*** Data ***

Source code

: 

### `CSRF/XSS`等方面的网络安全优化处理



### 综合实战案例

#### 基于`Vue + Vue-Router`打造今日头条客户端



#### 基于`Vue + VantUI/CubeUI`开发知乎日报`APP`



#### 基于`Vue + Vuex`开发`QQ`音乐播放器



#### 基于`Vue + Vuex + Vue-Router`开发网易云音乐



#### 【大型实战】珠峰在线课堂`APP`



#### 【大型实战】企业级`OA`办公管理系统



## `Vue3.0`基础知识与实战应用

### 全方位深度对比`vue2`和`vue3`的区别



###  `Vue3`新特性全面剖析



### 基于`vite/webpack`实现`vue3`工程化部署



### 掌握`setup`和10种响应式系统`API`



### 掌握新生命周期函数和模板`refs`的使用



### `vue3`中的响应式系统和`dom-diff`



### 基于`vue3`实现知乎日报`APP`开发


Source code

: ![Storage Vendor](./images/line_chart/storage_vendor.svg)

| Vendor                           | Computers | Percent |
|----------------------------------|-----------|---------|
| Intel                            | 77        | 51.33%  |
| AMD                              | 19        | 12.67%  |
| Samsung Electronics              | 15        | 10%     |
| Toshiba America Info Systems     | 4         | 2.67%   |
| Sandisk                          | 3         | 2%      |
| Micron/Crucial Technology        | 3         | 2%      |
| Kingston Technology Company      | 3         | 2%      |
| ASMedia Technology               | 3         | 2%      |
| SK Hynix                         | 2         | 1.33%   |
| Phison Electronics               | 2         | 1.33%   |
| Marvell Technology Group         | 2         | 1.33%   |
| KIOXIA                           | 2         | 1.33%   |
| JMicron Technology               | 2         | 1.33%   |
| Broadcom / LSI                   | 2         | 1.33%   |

*** End of Data ***

→ What this task involves:
Output the lines above as a JSON list of strings, one string per line, leaving out any blank lines.

→ Output below:
[
  "Source code",
  ": ",
  "### `CSRF/XSS`等方面的网络安全优化处理",
  "### 综合实战案例",
  "#### 基于`Vue + Vue-Router`打造今日头条客户端",
  "#### 基于`Vue + VantUI/CubeUI`开发知乎日报`APP`",
  "#### 基于`Vue + Vuex`开发`QQ`音乐播放器",
  "#### 基于`Vue + Vuex + Vue-Router`开发网易云音乐",
  "#### 【大型实战】珠峰在线课堂`APP`",
  "#### 【大型实战】企业级`OA`办公管理系统",
  "## `Vue3.0`基础知识与实战应用",
  "### 全方位深度对比`vue2`和`vue3`的区别",
  "###  `Vue3`新特性全面剖析",
  "### 基于`vite/webpack`实现`vue3`工程化部署",
  "### 掌握`setup`和10种响应式系统`API`",
  "### 掌握新生命周期函数和模板`refs`的使用",
  "### `vue3`中的响应式系统和`dom-diff`",
  "### 基于`vue3`实现知乎日报`APP`开发",
  "Source code",
  ": ![Storage Vendor](./images/line_chart/storage_vendor.svg)",
  "| Vendor                           | Computers | Percent |",
  "|----------------------------------|-----------|---------|",
  "| Intel                            | 77        | 51.33%  |",
  "| AMD                              | 19        | 12.67%  |",
  "| Samsung Electronics              | 15        | 10%     |",
  "| Toshiba America Info Systems     | 4         | 2.67%   |",
  "| Sandisk                          | 3         | 2%      |",
  "| Micron/Crucial Technology        | 3         | 2%      |",
  "| Kingston Technology Company      | 3         | 2%      |",
  "| ASMedia Technology               | 3         | 2%      |",
  "| SK Hynix                         | 2         | 1.33%   |",
  "| Phison Electronics               | 2         | 1.33%   |",
  "| Marvell Technology Group         | 2         | 1.33%   |",
  "| KIOXIA                           | 2         | 1.33%   |",
  "| JMicron Technology               | 2         | 1.33%   |",
  "| Broadcom / LSI                   | 2         | 1.33%   |"
]